* Work required
Set out the lines below, from the one containing "What is the minimum value shown in the chart?" through the last line, as a Markdown table with the columns Row and Line. Leave out blank lines and pictures.

[Chart comprehension data]
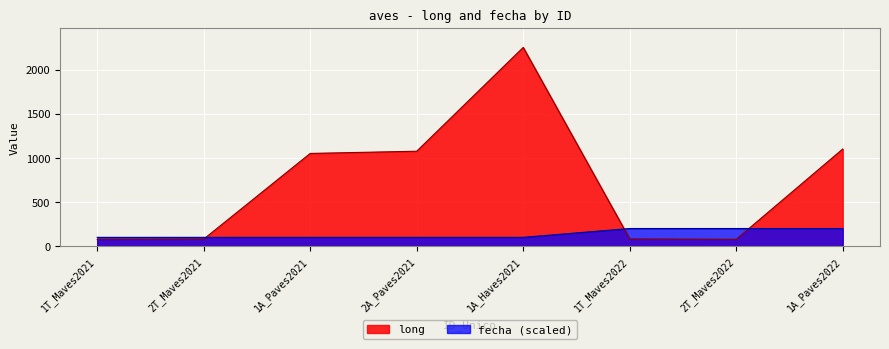

What is the value of the fecha point at the 6th from the left?

200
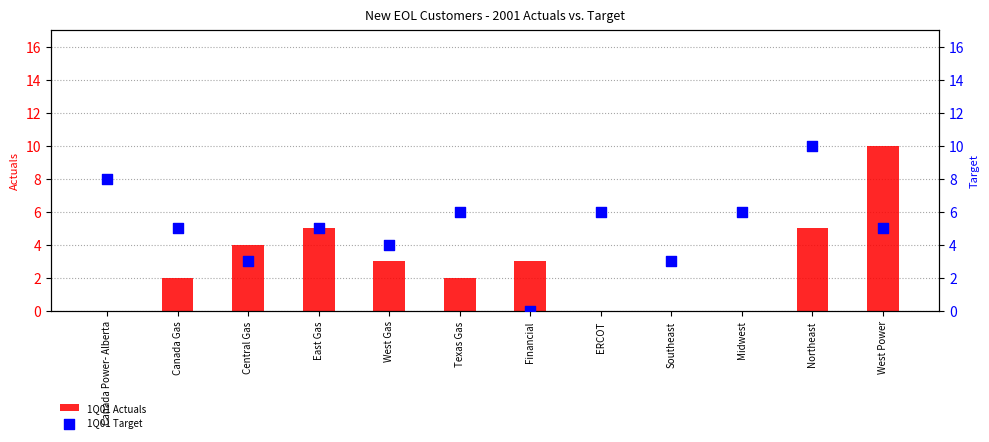

Which series has the largest total across all categories?

1Q01 Target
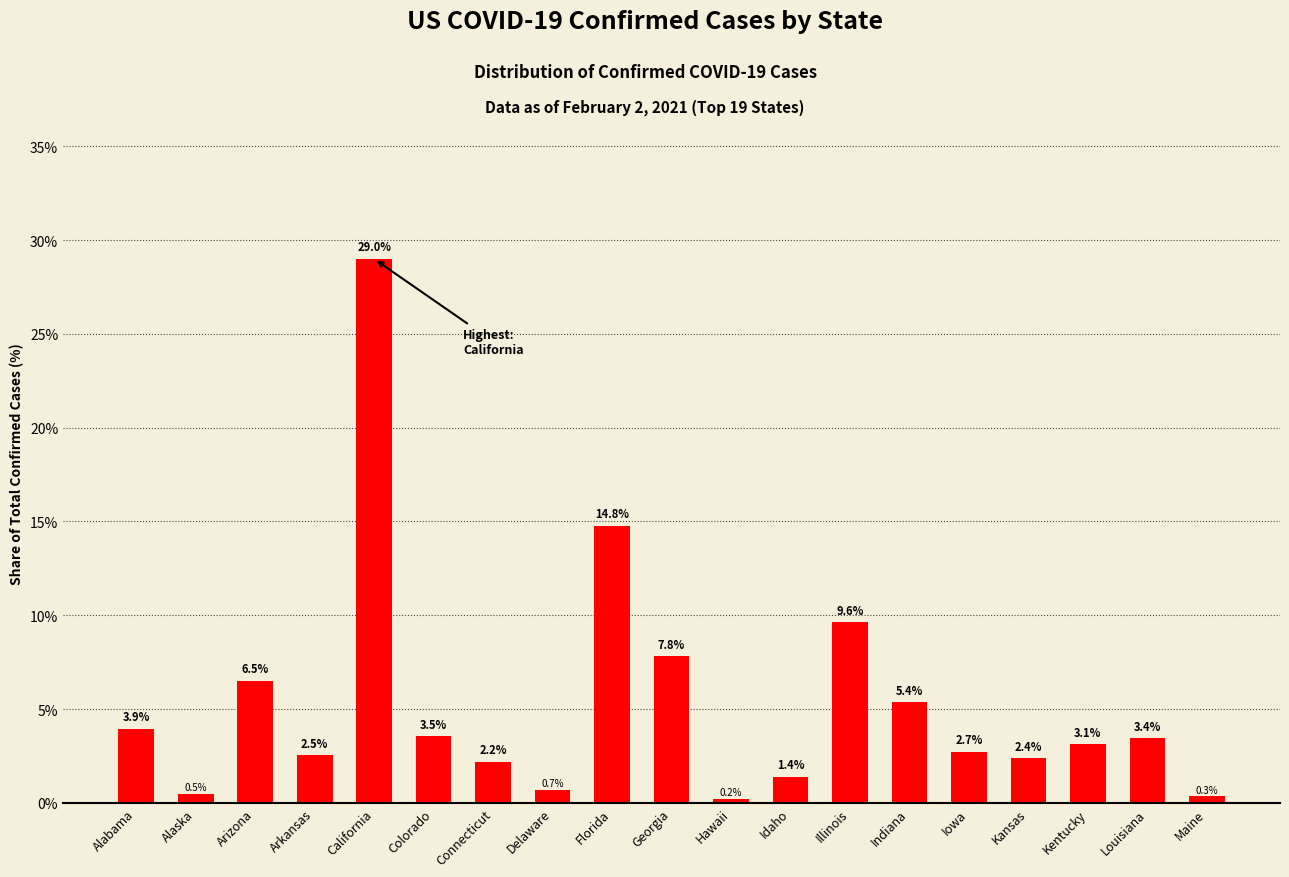

Where does the data first go above 3?

Alabama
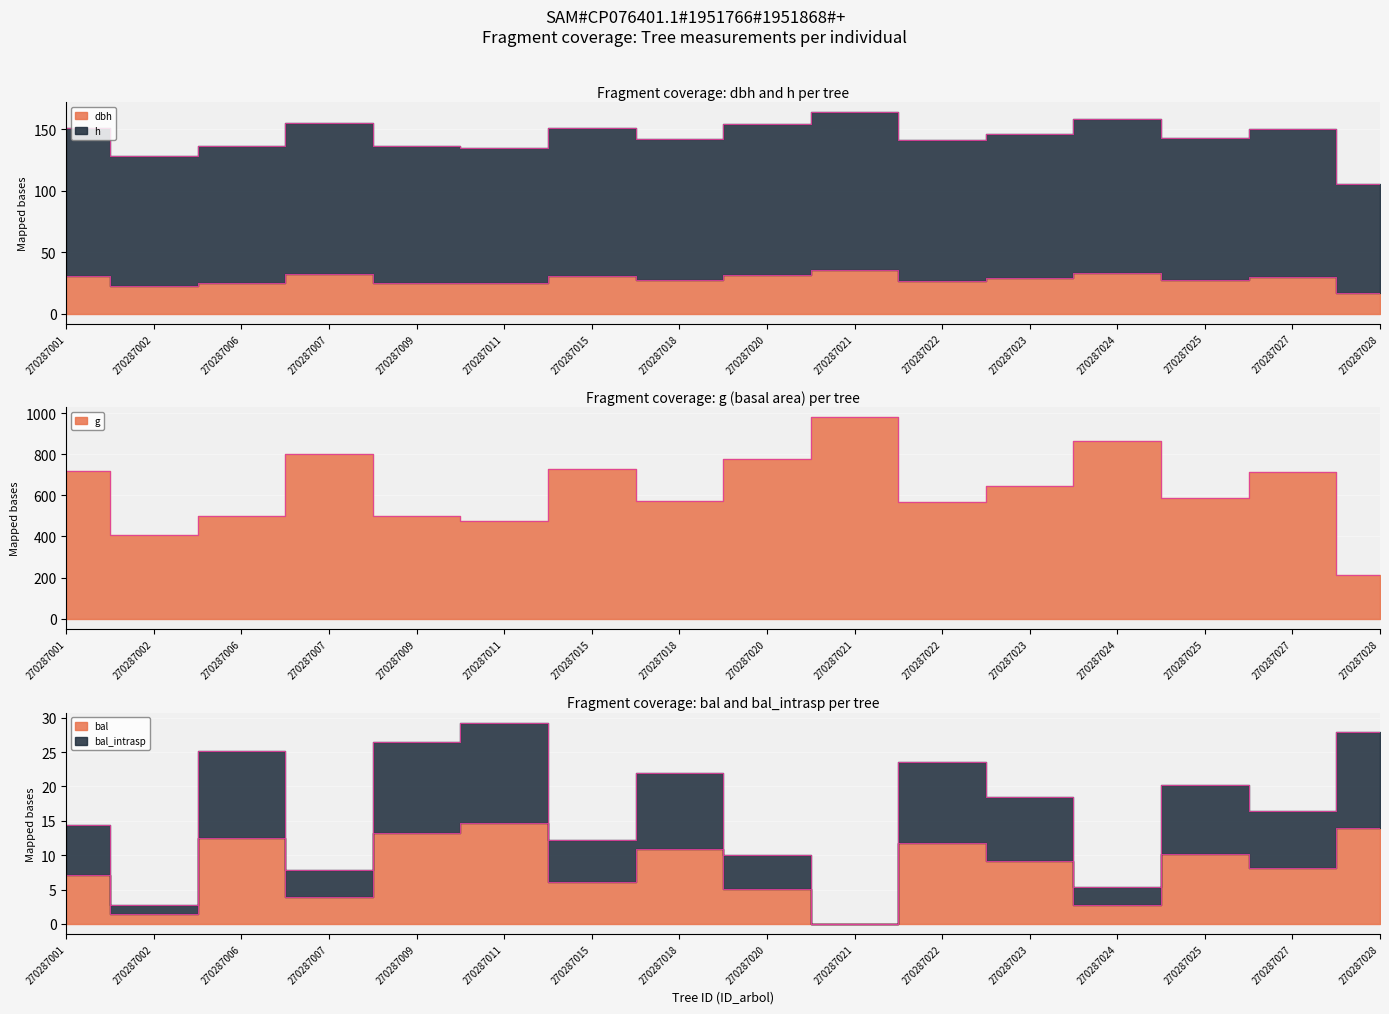

Which series changed the most between 270287018 and 270287024?

g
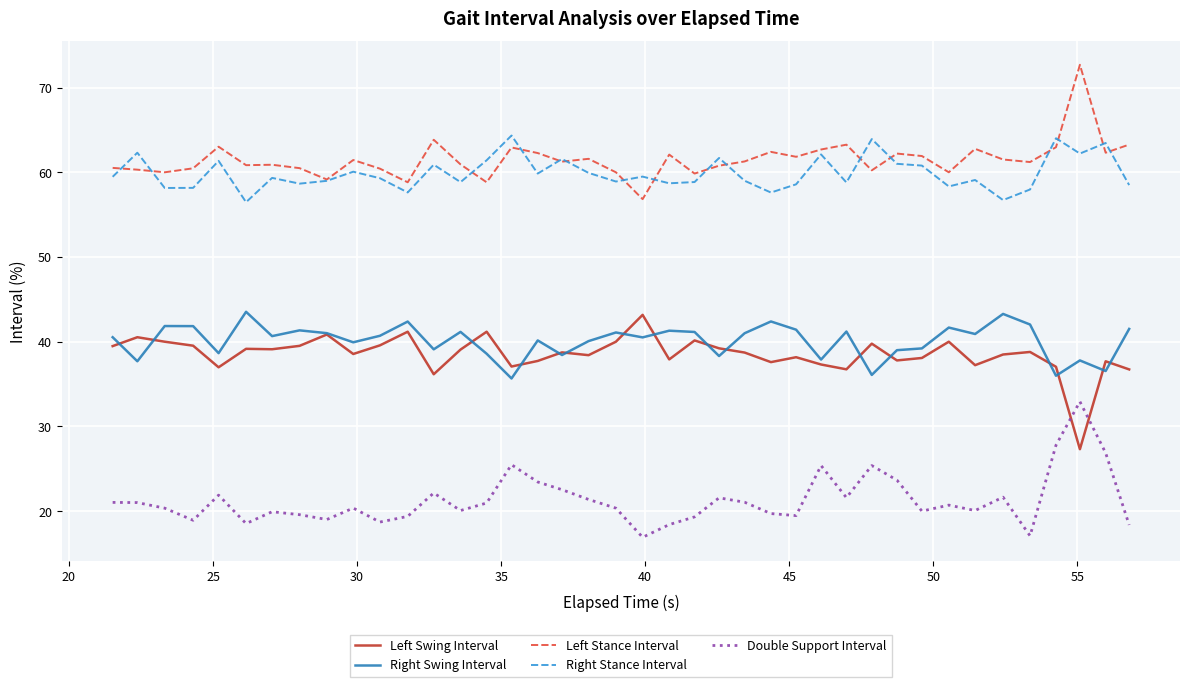

What is the greatest value displayed?

72.7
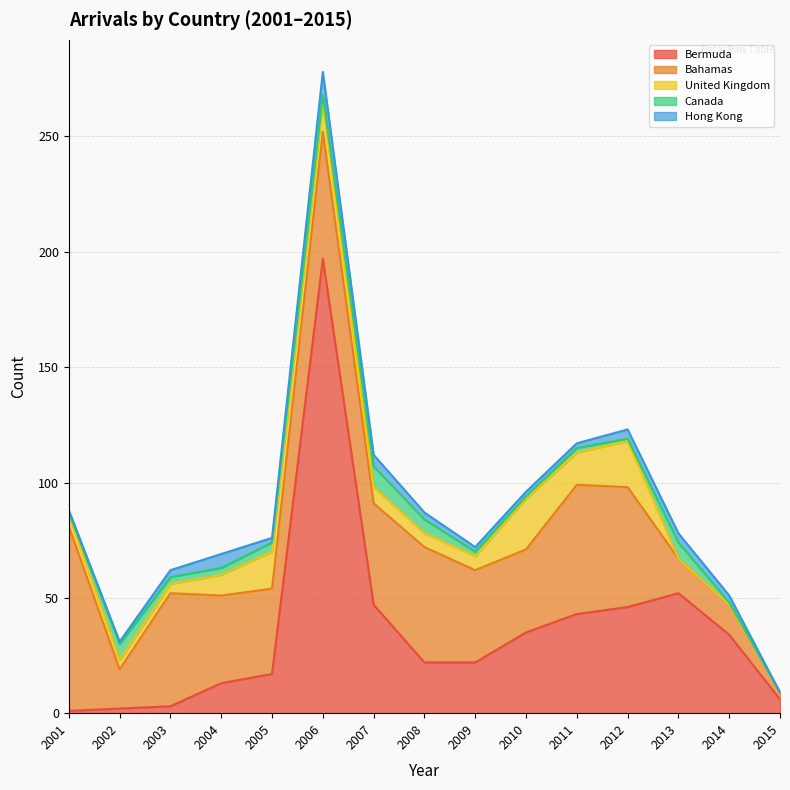

Where does the Canada series first go above 3?

2002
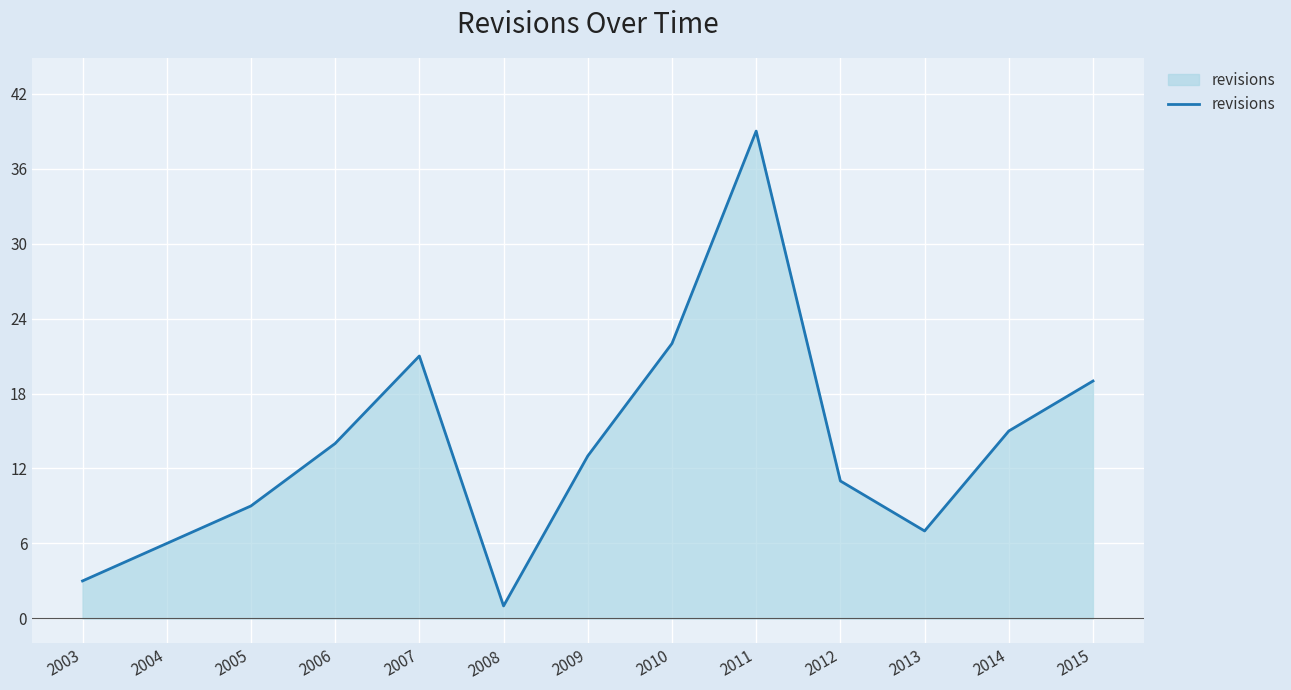

What is the minimum value shown in the chart?

1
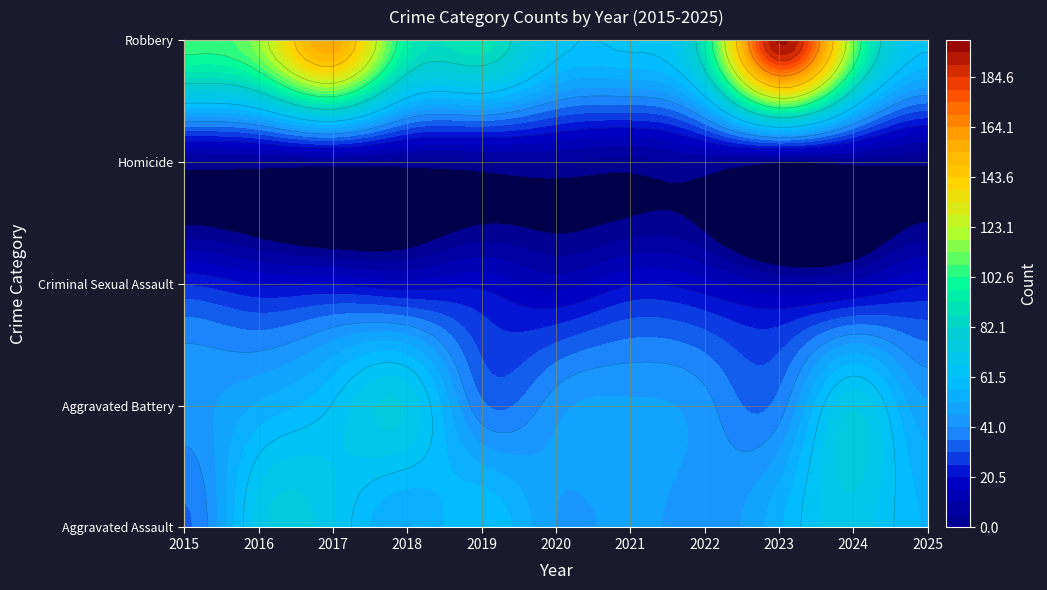

What is the sum of the Aggravated Battery values at 2025 and 2018?

118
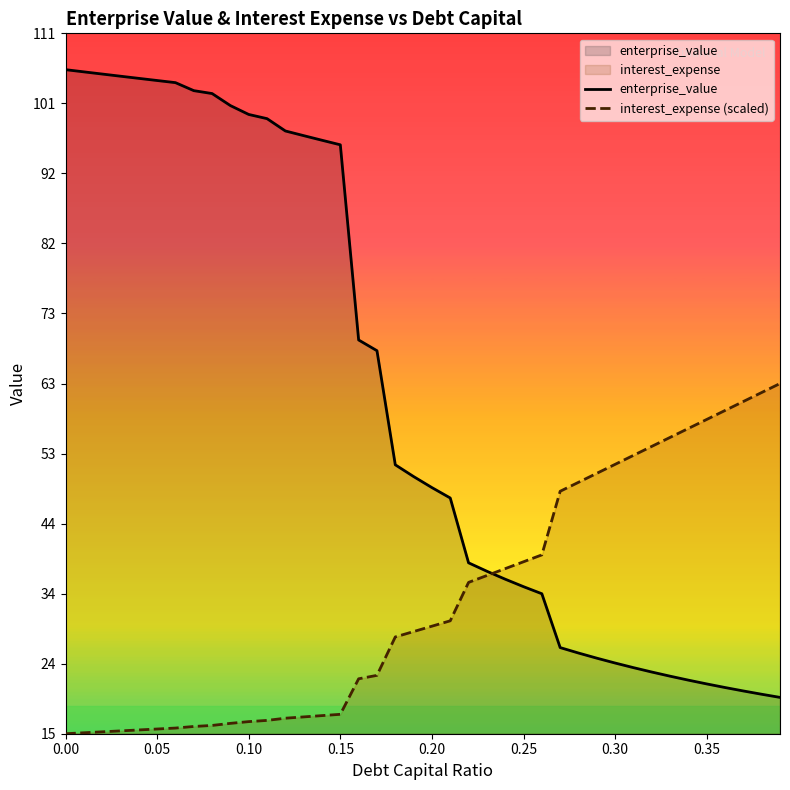

What is the sum of all enterprise_value values?

2439.9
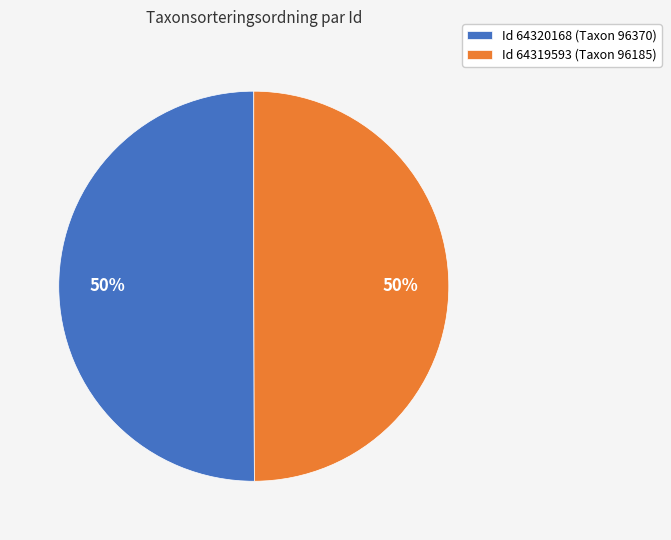

How many slices are in this pie chart?

2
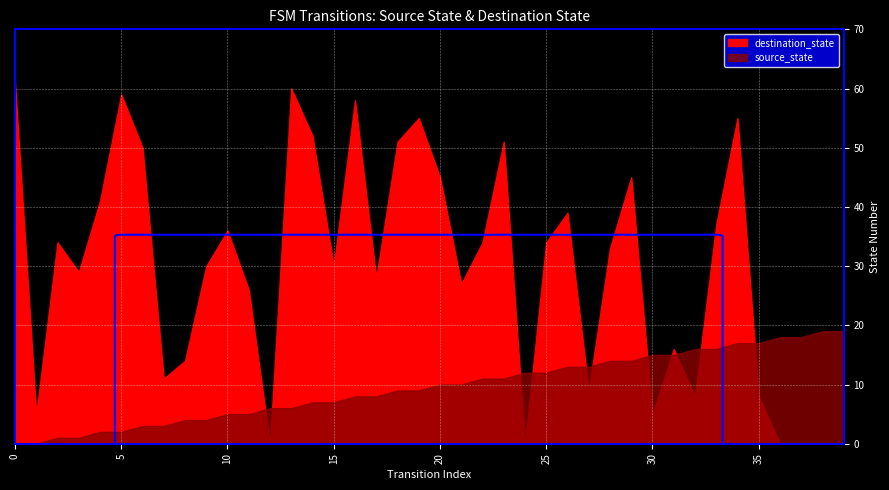

What is the sum of all destination_state values?

1176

* Answer to this problem
| Row | Line |
|---|---|
| 1 | What is the minimum value shown in the chart? |
| 2 | 1 |
| 3 | What is the sum of the Aggravated Battery values at 2025 and 2018? |
| 4 | 118 |
| 5 | What is the sum of all enterprise_value values? |
| 6 | 2439.9 |
| 7 | How many slices are in this pie chart? |
| 8 | 2 |
| 9 | What is the sum of all destination_state values? |
| 10 | 1176 |